=== Excerpt provided ===
It’s not like I’d never left home before – the previous summer, I went inter-railing through Europe with a couple of friends. Only our start- and end-points were decided, so there was plenty opportunity for lingering if we liked somewhere, missing out entire countries… or just not knowing where to sleep. One such occasion, we’d just got into Italy in search of a campsite by Lake Como, and no combination of transport & guidebook could get us there. Somehow we got within sight of the lake, asked an old Italian guy where to go and instead of giving directions, he decided to walk in front of us for a couple of miles (abiding mental image: tanned, white-haired man, the back of his bright yellow trousers, and he’s moving slowly towards… well, that’s a matter of trust). We arrived in the end and pitched a tent, and he accepted a drink as thanks. We saw plenty that summer, but *being* without *purpose* maybe..?
Even on a trip out of Munich to Dachau, were we driven by purpose? Did we go to acknowledge something, to understand what can be done in the name of *purpose* at its most evil? Of course, a concentration camp was built in that city – such thorough cruelty, such an obscene waste of life. The site is necessarily a memorial now, and original buildings remain. But new places of worship coexist there: the Jewish memorial, door handles wrought as olive branches, leads underground into the depths; a Catholic chapel takes care to obliterate the right-angled monotony of Nazi aesthetics with its curved walls. Through the garden, as I viewed it, flew a pair of dragonflies, again catching the sun and painting indelible electric blue on my memory.
=== Excerpted data ===
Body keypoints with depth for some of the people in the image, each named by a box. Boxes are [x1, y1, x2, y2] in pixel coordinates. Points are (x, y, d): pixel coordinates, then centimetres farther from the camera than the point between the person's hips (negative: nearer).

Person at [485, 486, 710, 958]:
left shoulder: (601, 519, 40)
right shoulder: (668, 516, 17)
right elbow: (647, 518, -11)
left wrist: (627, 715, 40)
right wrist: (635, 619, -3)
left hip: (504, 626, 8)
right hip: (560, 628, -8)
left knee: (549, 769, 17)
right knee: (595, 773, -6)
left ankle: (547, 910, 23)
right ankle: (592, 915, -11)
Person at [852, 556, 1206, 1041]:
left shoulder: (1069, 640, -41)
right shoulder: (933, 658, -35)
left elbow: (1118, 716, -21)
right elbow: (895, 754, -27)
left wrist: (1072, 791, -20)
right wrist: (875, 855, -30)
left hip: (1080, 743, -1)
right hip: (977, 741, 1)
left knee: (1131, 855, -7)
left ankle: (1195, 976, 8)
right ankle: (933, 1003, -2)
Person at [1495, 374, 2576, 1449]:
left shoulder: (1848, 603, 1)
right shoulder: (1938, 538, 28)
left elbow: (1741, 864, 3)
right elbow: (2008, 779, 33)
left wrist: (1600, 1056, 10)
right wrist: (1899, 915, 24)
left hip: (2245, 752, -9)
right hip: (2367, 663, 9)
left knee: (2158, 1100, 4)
===
=== Excerpted data ===
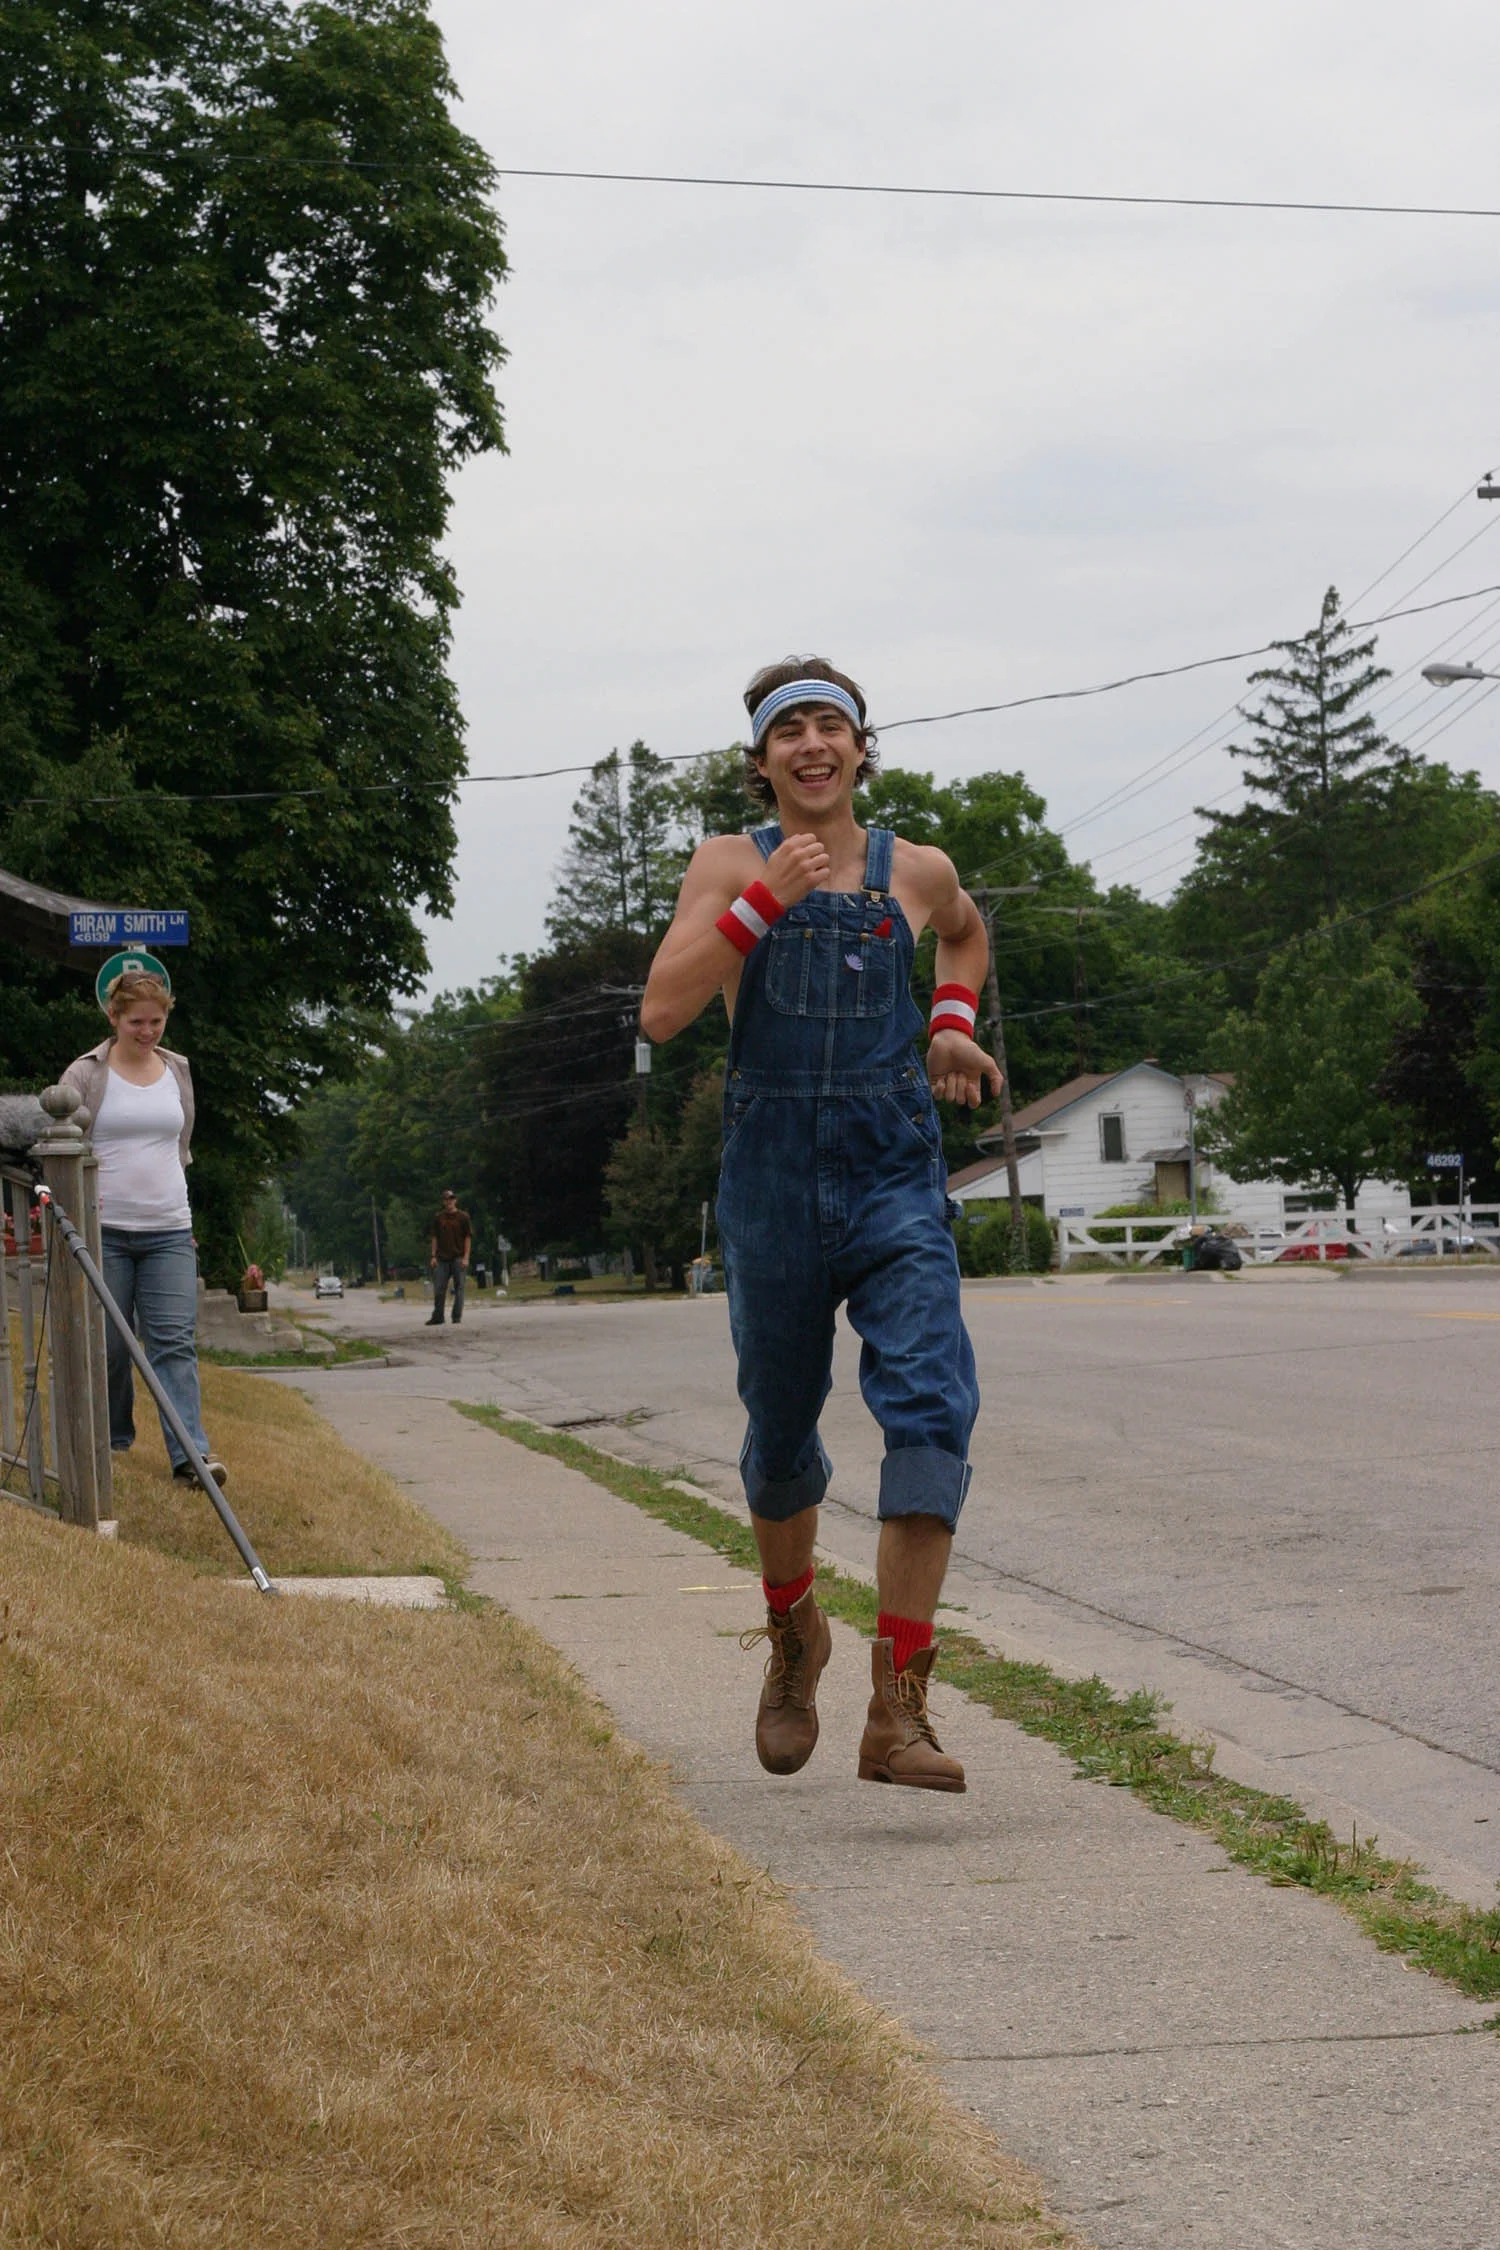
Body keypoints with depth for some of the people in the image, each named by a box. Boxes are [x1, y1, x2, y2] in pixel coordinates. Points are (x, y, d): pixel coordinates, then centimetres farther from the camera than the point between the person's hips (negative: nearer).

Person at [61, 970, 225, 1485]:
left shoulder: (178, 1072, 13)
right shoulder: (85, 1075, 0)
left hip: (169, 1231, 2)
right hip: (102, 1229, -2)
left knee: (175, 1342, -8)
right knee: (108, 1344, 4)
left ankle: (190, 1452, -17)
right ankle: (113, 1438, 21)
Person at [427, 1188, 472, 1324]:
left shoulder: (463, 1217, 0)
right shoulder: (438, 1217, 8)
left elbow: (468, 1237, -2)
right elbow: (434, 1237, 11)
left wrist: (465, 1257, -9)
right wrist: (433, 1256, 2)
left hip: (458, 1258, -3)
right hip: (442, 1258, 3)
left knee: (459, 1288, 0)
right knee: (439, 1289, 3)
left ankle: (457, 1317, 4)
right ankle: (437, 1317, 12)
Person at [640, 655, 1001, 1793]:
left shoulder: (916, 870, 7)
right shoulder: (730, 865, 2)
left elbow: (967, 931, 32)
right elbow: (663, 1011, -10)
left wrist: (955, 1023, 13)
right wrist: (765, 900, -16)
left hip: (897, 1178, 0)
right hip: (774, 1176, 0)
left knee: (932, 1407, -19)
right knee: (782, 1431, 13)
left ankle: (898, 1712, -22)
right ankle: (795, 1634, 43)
===
In the text above about inter-railing through Europe, what color were the trousers of the old man who walked ahead of the travelers toward Lake Como?

> _Answer box_
Bright yellow.